Luca Parodi

Personal information
- Date of birth: 6 April 1995 (age 31)
- Place of birth: Savona, Italy
- Height: 1.69 m (5 ft 7 in)
- Position: Midfielder

Team information
- Current team: Virtus Entella
- Number: 23

Youth career
- 0000–2011: Monza
- 2012–2014: Torino

Senior career*
- Years: Team / Apps / (Gls)
- 2014–2016: Torino / 0 / (0)
- 2014–2016: → Ancona (loan) / 62 / (2)
- 2016–2019: FeralpiSalò / 89 / (2)
- 2019: Cittadella / 6 / (0)
- 2019–2020: Ternana / 32 / (0)
- 2020–2022: Alessandria / 65 / (1)
- 2022–: Virtus Entella / 133 / (2)

= Luca Parodi =

Italian footballer

Luca Parodi (born 6 April 1995) is an Italian football player. He plays for club Virtus Entella.

==Club career==
He was first loaned by Torino to Ancona in the summer of 2014; his loan was renewed on 30 July 2015. He made his Serie C debut for Ancona on 7 September 2014 in a game against Reggiana, as a starter.
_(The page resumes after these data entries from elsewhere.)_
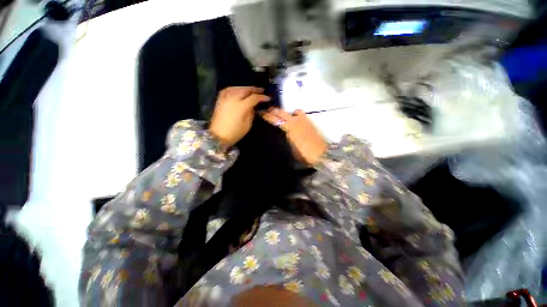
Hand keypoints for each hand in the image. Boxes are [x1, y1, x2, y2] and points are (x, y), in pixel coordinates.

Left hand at [209, 87, 270, 147]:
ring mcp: (225, 98)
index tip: (268, 98)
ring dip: (246, 88)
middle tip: (262, 91)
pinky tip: (238, 90)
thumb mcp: (247, 125)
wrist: (218, 136)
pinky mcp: (220, 100)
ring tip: (252, 90)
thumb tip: (253, 106)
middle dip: (255, 89)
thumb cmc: (235, 133)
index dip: (262, 97)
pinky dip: (235, 88)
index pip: (254, 98)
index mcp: (241, 107)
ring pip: (237, 88)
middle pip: (245, 90)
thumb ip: (251, 113)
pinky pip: (228, 90)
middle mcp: (233, 99)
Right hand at [262, 108, 327, 165]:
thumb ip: (287, 139)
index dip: (268, 116)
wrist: (322, 154)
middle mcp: (296, 122)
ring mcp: (304, 121)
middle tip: (267, 111)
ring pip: (292, 111)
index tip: (261, 113)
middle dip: (274, 111)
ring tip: (280, 115)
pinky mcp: (309, 122)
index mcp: (290, 129)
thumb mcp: (292, 149)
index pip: (276, 120)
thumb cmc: (305, 155)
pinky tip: (294, 118)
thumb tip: (283, 133)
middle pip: (282, 113)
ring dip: (285, 112)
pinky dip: (295, 114)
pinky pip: (300, 114)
On 5 August 2016, he joined FeralpiSalò on a permanent basis. On 24 October 2017, he extended his contract until 30 June 2020.

On 31 January 2019, he moved up to the second tier, signing with Serie B club Cittadella. He made his Serie B debut for Cittadella on 9 February 2019 in a game against Spezia, as a starter.

On 11 July 2019, he signed a 3-year contract with Ternana.

On 1 September 2020, he signed a 3-year contract with Alessandria

On 9 August 2022, Parodi joined Virtus Entella.